Provided information Start Marker

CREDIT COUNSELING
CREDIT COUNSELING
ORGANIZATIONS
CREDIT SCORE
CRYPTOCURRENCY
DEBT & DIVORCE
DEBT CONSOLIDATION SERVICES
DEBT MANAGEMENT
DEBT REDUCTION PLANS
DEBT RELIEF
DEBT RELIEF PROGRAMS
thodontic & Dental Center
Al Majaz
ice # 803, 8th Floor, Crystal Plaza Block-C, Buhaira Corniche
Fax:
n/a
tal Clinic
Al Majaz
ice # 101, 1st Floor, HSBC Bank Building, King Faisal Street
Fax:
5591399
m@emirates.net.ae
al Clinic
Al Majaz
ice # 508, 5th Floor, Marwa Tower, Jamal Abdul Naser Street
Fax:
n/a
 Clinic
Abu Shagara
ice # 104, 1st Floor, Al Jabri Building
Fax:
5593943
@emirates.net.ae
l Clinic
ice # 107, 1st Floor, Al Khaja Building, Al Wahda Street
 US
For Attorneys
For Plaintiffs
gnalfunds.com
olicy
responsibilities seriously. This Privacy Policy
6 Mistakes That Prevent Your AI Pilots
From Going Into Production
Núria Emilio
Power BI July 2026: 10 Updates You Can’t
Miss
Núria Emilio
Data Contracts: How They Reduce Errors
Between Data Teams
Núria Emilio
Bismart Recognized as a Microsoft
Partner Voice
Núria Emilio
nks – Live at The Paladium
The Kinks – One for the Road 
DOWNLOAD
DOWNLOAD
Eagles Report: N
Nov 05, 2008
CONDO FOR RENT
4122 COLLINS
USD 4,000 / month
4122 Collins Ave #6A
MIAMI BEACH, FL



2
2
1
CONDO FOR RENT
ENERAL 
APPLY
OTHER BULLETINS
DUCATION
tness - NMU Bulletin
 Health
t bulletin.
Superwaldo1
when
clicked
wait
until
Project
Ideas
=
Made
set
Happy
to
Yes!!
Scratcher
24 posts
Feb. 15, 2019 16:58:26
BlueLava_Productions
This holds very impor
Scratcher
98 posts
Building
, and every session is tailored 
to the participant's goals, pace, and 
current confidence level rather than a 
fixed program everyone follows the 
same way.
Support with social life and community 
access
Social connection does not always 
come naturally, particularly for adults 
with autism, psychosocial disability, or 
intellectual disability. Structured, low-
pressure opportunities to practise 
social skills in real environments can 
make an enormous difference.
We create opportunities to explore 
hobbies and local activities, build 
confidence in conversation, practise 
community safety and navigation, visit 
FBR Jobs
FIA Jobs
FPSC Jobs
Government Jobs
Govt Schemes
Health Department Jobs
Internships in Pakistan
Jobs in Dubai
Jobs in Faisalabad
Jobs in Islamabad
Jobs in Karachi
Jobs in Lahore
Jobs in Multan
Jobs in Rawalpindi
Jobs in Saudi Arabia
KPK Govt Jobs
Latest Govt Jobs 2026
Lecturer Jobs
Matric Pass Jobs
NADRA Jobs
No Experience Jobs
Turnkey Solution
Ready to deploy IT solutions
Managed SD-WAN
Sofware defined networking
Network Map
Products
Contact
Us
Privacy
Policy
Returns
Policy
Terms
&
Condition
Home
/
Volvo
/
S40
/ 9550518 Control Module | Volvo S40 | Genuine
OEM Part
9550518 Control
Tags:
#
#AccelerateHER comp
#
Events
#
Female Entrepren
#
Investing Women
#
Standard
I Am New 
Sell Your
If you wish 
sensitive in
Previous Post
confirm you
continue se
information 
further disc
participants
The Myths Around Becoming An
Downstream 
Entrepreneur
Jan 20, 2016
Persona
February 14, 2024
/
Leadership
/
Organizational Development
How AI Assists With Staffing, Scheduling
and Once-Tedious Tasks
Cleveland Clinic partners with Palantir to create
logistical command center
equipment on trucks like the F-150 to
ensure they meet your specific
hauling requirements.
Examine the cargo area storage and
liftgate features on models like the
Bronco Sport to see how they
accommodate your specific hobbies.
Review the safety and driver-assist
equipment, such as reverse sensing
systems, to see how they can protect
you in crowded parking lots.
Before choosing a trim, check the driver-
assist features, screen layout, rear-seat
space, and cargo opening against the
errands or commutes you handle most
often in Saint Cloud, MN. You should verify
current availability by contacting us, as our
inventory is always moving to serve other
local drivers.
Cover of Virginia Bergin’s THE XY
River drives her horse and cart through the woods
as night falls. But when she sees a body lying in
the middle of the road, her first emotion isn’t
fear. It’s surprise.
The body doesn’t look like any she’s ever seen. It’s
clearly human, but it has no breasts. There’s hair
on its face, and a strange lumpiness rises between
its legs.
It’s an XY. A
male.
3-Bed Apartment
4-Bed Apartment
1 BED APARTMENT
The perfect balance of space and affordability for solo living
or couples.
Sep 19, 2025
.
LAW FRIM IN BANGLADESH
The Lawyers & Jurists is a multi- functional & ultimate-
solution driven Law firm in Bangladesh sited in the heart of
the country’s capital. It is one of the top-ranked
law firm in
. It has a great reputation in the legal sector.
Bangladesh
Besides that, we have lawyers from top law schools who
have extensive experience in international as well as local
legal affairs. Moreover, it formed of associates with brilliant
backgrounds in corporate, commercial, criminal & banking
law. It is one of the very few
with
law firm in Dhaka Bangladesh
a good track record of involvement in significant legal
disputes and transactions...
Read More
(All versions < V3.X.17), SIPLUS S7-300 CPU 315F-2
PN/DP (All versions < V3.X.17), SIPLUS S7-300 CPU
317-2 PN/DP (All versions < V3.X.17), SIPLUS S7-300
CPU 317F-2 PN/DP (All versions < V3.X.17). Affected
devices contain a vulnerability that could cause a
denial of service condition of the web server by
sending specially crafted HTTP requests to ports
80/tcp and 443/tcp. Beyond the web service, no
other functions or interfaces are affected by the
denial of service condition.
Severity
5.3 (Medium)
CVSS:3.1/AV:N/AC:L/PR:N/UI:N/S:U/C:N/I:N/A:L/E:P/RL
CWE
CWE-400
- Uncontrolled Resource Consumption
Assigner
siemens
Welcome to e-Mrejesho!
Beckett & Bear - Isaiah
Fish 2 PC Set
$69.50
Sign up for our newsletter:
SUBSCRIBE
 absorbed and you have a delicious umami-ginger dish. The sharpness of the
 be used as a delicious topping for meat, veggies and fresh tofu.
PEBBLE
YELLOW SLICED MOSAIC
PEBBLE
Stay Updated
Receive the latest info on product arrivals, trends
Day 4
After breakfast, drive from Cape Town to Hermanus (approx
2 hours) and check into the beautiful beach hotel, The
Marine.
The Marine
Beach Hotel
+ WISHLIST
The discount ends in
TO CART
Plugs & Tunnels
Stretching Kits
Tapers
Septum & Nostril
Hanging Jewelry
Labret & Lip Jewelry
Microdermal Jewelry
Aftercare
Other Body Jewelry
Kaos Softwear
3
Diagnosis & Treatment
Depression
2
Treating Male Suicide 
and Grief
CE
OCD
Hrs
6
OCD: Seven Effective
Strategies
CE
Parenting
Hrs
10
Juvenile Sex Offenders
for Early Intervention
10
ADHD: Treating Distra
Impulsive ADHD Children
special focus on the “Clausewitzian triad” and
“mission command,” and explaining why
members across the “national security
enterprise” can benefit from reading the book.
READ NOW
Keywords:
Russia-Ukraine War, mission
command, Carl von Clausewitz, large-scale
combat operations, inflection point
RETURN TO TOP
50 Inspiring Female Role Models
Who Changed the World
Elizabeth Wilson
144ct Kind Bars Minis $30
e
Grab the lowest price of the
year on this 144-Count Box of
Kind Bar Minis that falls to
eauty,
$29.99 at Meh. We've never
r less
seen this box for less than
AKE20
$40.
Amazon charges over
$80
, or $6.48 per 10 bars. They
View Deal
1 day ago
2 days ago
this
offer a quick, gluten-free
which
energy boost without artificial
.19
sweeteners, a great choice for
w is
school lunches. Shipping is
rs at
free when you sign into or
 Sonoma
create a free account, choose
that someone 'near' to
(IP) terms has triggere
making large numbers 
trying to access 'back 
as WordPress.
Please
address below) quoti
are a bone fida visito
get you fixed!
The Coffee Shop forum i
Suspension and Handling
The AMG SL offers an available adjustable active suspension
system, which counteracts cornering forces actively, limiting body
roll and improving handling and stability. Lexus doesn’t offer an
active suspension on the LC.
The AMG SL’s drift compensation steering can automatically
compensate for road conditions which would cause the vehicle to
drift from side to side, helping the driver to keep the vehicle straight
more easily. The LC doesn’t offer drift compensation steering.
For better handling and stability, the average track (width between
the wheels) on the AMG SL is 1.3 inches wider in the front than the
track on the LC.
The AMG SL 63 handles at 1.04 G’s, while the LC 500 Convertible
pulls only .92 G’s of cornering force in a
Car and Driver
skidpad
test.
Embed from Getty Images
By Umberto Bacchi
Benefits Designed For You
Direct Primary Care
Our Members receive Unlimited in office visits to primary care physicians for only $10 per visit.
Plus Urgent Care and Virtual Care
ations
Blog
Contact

Provided information End Marker

Directive:
Every line above that contains the word "legal" should be reported.

Completed exercise:
. It has a great reputation in the legal sector.
legal affairs. Moreover, it formed of associates with brilliant
a good track record of involvement in significant legal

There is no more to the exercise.